Edite as linhas abaixo, substituindo "金融" por "財經" e reproduzindo todo o restante sem alteração.
++++ Linhas de dados
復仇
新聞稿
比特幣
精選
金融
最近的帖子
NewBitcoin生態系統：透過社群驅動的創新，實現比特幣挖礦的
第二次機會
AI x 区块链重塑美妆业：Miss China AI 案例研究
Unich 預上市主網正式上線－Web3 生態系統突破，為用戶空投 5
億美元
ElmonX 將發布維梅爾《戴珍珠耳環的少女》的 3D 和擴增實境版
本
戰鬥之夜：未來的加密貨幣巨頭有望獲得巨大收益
++++++++
▸ Espaço da resposta:
復仇
新聞稿
比特幣
精選
財經
最近的帖子
NewBitcoin生態系統：透過社群驅動的創新，實現比特幣挖礦的
第二次機會
AI x 区块链重塑美妆业：Miss China AI 案例研究
Unich 預上市主網正式上線－Web3 生態系統突破，為用戶空投 5
億美元
ElmonX 將發布維梅爾《戴珍珠耳環的少女》的 3D 和擴增實境版
本
戰鬥之夜：未來的加密貨幣巨頭有望獲得巨大收益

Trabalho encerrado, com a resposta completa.